* What is being asked
Retyping the entire listing exactly is the task.

* Records for the task
··········

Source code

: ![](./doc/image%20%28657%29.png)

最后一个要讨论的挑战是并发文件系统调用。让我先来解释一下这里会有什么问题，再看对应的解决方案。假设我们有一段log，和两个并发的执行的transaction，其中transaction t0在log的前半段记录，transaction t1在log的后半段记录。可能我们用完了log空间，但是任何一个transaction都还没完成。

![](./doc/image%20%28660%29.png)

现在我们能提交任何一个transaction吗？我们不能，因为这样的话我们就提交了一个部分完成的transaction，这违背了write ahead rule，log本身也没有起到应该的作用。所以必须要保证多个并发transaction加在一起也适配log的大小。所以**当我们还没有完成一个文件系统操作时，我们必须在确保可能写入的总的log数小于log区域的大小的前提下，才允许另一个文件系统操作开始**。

··········

* Completed exercise
Source code

: ![](./doc/image%20%28657%29.png)

最后一个要讨论的挑战是并发文件系统调用。让我先来解释一下这里会有什么问题，再看对应的解决方案。假设我们有一段log，和两个并发的执行的transaction，其中transaction t0在log的前半段记录，transaction t1在log的后半段记录。可能我们用完了log空间，但是任何一个transaction都还没完成。

![](./doc/image%20%28660%29.png)

现在我们能提交任何一个transaction吗？我们不能，因为这样的话我们就提交了一个部分完成的transaction，这违背了write ahead rule，log本身也没有起到应该的作用。所以必须要保证多个并发transaction加在一起也适配log的大小。所以**当我们还没有完成一个文件系统操作时，我们必须在确保可能写入的总的log数小于log区域的大小的前提下，才允许另一个文件系统操作开始**。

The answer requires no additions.